Stata syntax follows mostly the following basic structure:
Syntax:
[by varlist1:] command [varlist2] [=exp] [if] [in] [using filename] [, options]
where square brackets shows optional qualifiers.
example:
bysort gender: tabulate age if weight < 50, nolabel
A variable list (varlist) is a list of variable names with blanks in between. There are a number of shorthand conventions to reduce the amount of typing. For instance:
myvar Just one variable
myvar var1 var2 Three variables
myvar* All variables starting with myvar
*var All variables ending with var
my*var All variables starting with my and ending with var
my~var A single variable starting with my and ending with var
my?var All variables starting with my and ending with var with one other character between
myvar1-myvar6 myvar1, myvar2, ..., myvar6 (probably)

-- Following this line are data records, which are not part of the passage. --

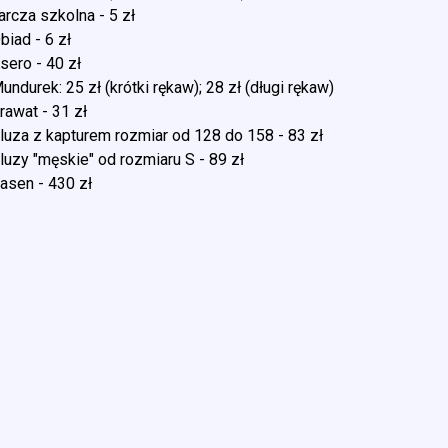
arcza szkolna - 5 zł
biad - 6 zł
sero - 40 zł
undurek: 25 zł (krótki rękaw); 28 zł (długi rękaw)
rawat - 31 zł
luza z kapturem rozmiar od 128 do 158 - 83 zł
luzy "męskie" od rozmiaru S - 89 zł
asen - 430 zł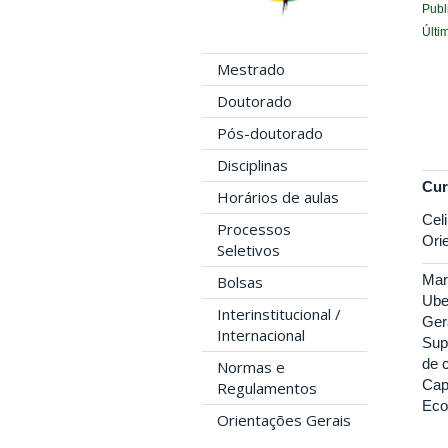
Publ
Últi
Mestrado
Doutorado
Pós-doutorado
Disciplinas
Cur
Horários de aulas
Cel
Processos
Ori
Seletivos
Mar
Bolsas
Ube
Interinstitucional /
Ger
Internacional
Sup
de 
Normas e
Cap
Regulamentos
Eco
Orientações Gerais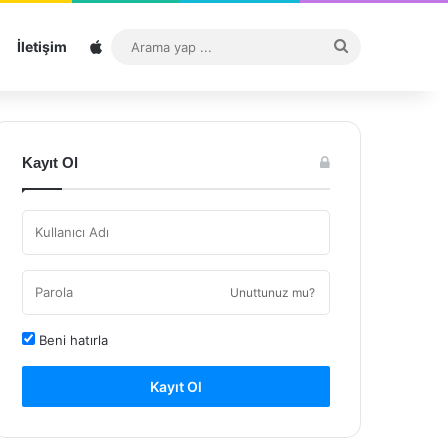
Sitemap
Arama
İletişim
yap
...
Kayıt Ol
Unuttunuz mu?
Beni hatırla
Kayıt Ol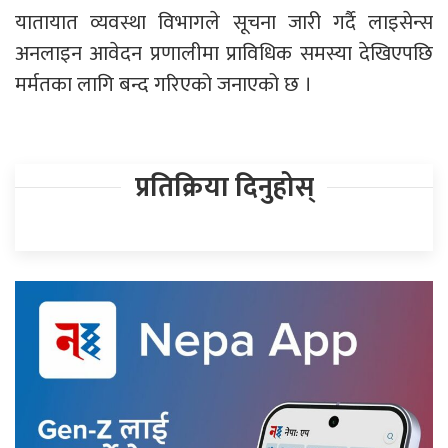
यातायात व्यवस्था विभागले सूचना जारी गर्दै लाइसेन्स
अनलाइन आवेदन प्रणालीमा प्राविधिक समस्या देखिएपछि
मर्मतका लागि बन्द गरिएको जनाएको छ ।
प्रतिक्रिया दिनुहोस्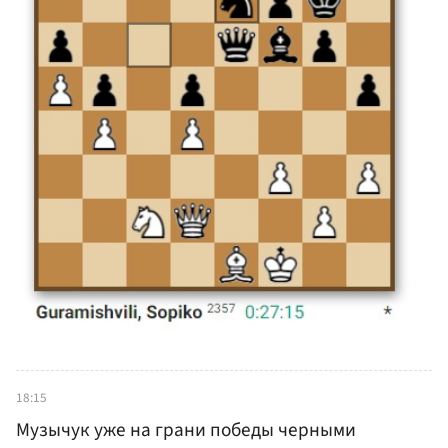
18:15
Музычук уже на грани победы черными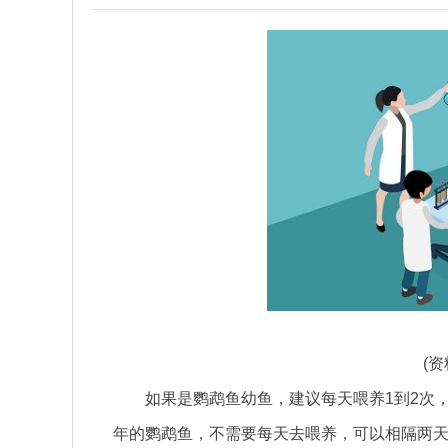
(
如果是鹦鹉鱼幼鱼，建议每天喂养1到2次
年的鹦鹉鱼，不需要每天去喂养，可以相隔两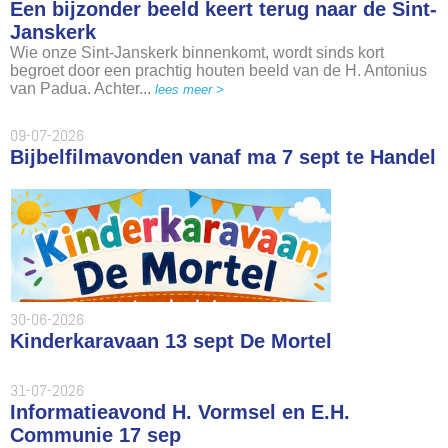
Een bijzonder beeld keert terug naar de Sint-
Janskerk
Wie onze Sint-Janskerk binnenkomt, wordt sinds kort
begroet door een prachtig houten beeld van de H. Antonius
van Padua. Achter...
lees meer >
09-07-2026
Bijbelfilmavonden vanaf ma 7 sept te Handel
30-06-2026
Kinderkaravaan 13 sept De Mortel
31-07-2026
Informatieavond H. Vormsel en E.H.
Communie 17 sep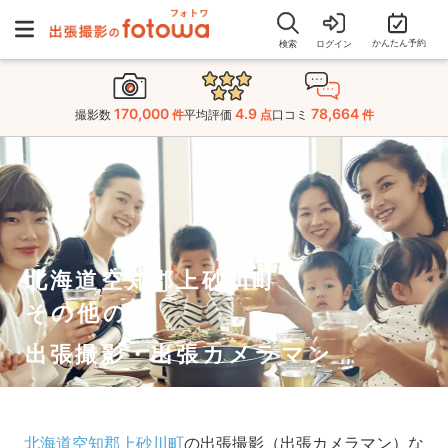
かんたん予約
検索
ログイン
170,000
4.9
78,664
撮影数
件
平均評価
点
口コミ
件
北海道空知郡上砂川町
その他の
出張撮影・出張カメラマン
北海道空知郡上砂川町
の出張撮影（出張カメラマン）な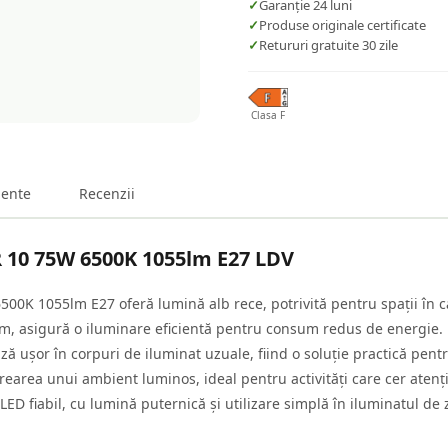
✓
Garanție 24 luni
✓
Produse originale certificate
✓
Retururi gratuite 30 zile
Clasa F
ente
Recenzii
R 10 75W 6500K 1055lm E27 LDV
 1055lm E27 oferă lumină alb rece, potrivită pentru spații în care 
 lm, asigură o iluminare eficientă pentru consum redus de energie.
ză ușor în corpuri de iluminat uzuale, fiind o soluție practică pentr
earea unui ambient luminos, ideal pentru activități care cer atenție
LED fiabil, cu lumină puternică și utilizare simplă în iluminatul de 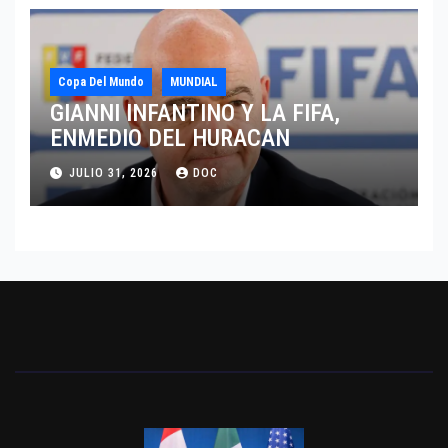
Copa Del Mundo
MUNDIAL
GIANNI INFANTINO Y LA FIFA,
ENMEDIO DEL HURACAN
JULIO 31, 2026
DOC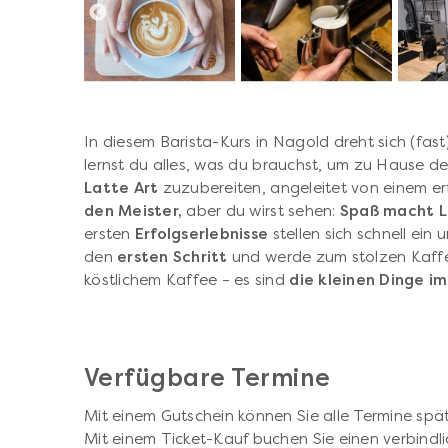
In diesem Barista-Kurs in Nagold dreht sich (fast
lernst du alles, was du brauchst, um zu Hause d
Latte Art
zuzubereiten, angeleitet von einem e
den Meister,
aber du wirst sehen:
Spaß macht L
ersten
Erfolgserlebnisse
stellen sich schnell ei
den
ersten Schritt
und werde zum stolzen Kaffe
köstlichem Kaffee – es sind
die kleinen Dinge i
Verfügbare Termine
Mit einem Gutschein können Sie alle Termine spät
Mit einem Ticket-Kauf buchen Sie einen verbindli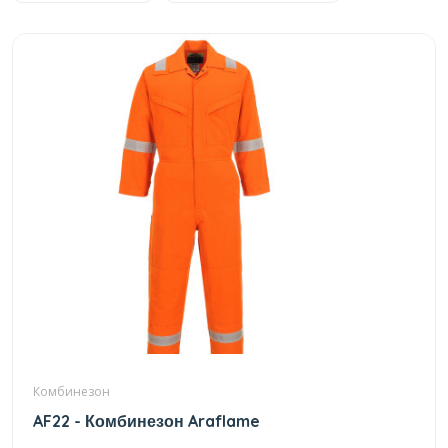
Комбинезон
AF22 - Комбинезон Araflame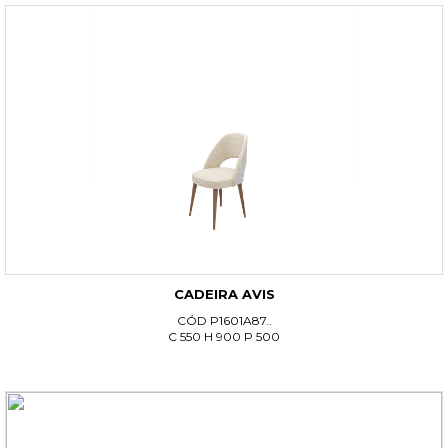
CADEIRA AVIS
CÓD P1601A87..
C 550 H 900 P 500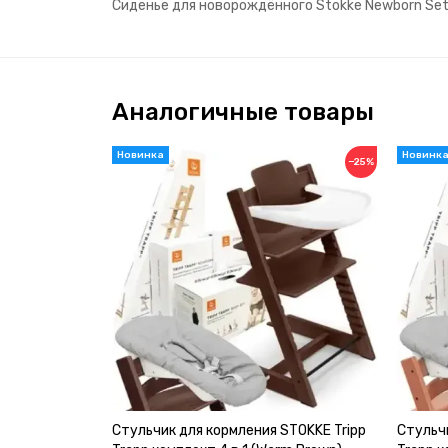
Сиденье для новорождённого Stokke Newborn Set 
Аналогичные товары
−25%
Стульчик для кормления STOKKE Tripp
Стульчи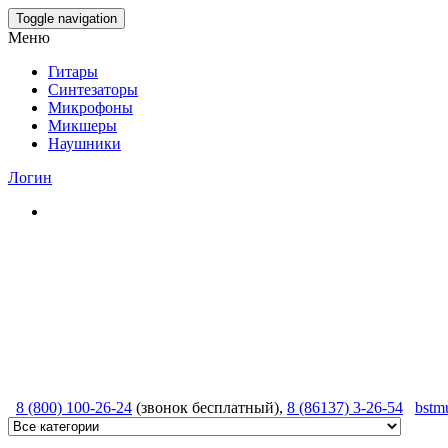
Skip
Toggle navigation
to
Меню
the
content
Гитары
Синтезаторы
Микрофоны
Микшеры
Наушники
Логин
8 (800) 100-26-24
(звонок бесплатный),
8 (86137) 3-26-54
bstm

this-that All variables in the order of the variables window this through that
The * character indicates to match one or more characters. All variables matching the pattern are returned. The ~ character also indicates to match one or more characters, but unlike *, only one variable is allowed to match. If more than one variable match, an error message is returned. The ? character matches a single character. All variables matching the pattern are returned. The - character indicates that all variables in the dataset, starting with the variable to the left of the - and ending with the variable to the right of the – are to be returned. Any command that takes varlist understands the keyword _all to mean all variables. Some commands are using all variables by default if none are specified (e.g., summarize shows summary statistics for all variables, and is equivalent to summarize _all).